Что бы органично и искренне обе противоположности сплелись, надобна пара скреп: страх перед неразборчивыми посадками и идеология, обещающая рай на земле. Тогда того и другого хватало. Нынче с обеими радостями – проблемы. Потому нынче усилия в этом направлении выглядят несколько карикатурными. Хотя региональные начальники не шутят. Они стараются на свой страх и риск. В Волгограде юные кадеты поют про свою готовность умереть за дядю Вову. Поют при параде мальчики и девочки с пониманием сложного международного положения своей страны (не хуже Киселева и Соловьева) о том, что если грянет бой, то, дядя Вова, мы с тобой. Хоровое пение оснащено подобающими милитаристскими картинками.
В Волгоградской области были призваны и мобилизованы детсадовцы. Они во славу Сталинградской битвы выложили из своих фигурок юбилейные цифры – 75.

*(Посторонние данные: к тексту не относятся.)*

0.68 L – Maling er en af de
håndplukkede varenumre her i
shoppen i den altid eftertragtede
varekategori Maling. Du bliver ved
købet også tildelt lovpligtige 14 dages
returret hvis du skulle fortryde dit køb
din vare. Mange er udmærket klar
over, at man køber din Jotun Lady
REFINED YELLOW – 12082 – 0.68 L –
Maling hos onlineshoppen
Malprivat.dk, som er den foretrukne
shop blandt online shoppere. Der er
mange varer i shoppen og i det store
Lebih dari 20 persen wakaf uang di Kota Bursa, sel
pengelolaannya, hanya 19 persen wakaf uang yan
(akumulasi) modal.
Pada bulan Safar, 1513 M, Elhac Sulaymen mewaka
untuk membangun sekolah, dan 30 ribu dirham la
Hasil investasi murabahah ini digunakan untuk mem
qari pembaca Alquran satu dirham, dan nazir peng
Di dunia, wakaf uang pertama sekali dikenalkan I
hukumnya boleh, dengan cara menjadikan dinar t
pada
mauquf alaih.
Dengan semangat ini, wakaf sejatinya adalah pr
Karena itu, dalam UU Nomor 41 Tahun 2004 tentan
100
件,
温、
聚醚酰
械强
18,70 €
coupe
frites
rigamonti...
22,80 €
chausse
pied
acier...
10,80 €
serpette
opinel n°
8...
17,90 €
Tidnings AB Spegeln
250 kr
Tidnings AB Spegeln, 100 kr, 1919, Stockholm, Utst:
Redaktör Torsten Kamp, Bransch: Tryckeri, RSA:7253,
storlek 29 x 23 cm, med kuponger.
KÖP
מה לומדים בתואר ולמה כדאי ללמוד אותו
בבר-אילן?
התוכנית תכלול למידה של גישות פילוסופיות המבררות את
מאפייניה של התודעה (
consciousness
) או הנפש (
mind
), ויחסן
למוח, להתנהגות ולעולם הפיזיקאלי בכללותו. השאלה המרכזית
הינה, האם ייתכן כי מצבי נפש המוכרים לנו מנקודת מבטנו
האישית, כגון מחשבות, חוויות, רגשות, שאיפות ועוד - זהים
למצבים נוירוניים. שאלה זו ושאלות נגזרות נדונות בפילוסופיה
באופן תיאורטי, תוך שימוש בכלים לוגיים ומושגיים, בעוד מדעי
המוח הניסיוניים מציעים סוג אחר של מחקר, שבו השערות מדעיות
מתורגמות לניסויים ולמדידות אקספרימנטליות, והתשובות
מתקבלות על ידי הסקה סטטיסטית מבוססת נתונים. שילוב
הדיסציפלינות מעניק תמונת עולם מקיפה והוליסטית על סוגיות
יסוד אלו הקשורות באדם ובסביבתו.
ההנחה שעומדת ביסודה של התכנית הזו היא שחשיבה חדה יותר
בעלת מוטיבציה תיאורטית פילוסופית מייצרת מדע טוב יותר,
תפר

Почему-то при этом они стоят на коленях. Это так они благодарят своих покойных прадедов? Скорее всего, потому, что детишки не равновысокие. Получается разнобой, что некрасиво, не аккуратно… А когда на коленях, картинка – и патриотичнее. И, наконец, эстетичнее. На телевизионном архипелаге «Беби-бум» одних детишек обильно поливают сиропом сентиментальности: купают их в восхищении, в аплодисментах, в селфи-сессиях со знаменитостями, задаривают призами и подарками, а других детей винтят на улицах российских городов и тащат в кутузки. Говорят, есть такая мексиканская поговорка: «Они пытались похоронить нас, но они не знали, что мы семена».
Они опять этого не знают.
Возможно, Левиафан решил, что если Его Величество Дитя свергнуто со своего неформального престола, то все позволено.
Космос человечности
Не сразу понимаешь, почему эта достаточно банальная мелодраматическая история длинной в восемь серий («Частица вселенной») удерживает внимание, побуждает напряженно вглядываться в лица вымышленных героев и сосредоточенно переобдумывать свою жизнь. Скромный рейтинг «Частицы», по мнению специалистов, обусловлен скромной, по меркам Первого канала, промокампанией. И еще кажется, что сама тема героического покорения и обживания околоземной орбиты, пусть и патриотичноемкая, за последние пару лет поднадоела.
Так представляется на первый взгляд. При более пристальном отношении к сериалу обнаруживаешь другую причину холодности к нему массовой публики. Для сериального формата этот сериал непривычно, чтобы не сказать неприлично, глубок. У Лихтенберга на сей счет есть афоризм: «Если при столкновении головы с книгой раздается пустой звук, то не всегда в этом виновата книга». Этот вариант иногда надо иметь в виду категоричным зрителям. Глубина пугает и на воде, и в искусстве. В первом случае – начинающих пловцов, во втором – душевно нетрудолюбивых почитателей прекрасного.
Глубина автора предполагает глубину того индивида, что выходит на связь с произведением. Самые «трудные фильмы» (бытовало такое определение в советскую пору) – те, что просты по своей фабульной канве. Особо трудными были тогда для массового зрителя не фильмы Андрея Тарковского, а картины Отара Иоселиани «Листопад», например, или «Жил певчий дрозд», «Пастораль». Состав событий в «Частице» ничуть не притязателен на житейскую и на производственную исключительность.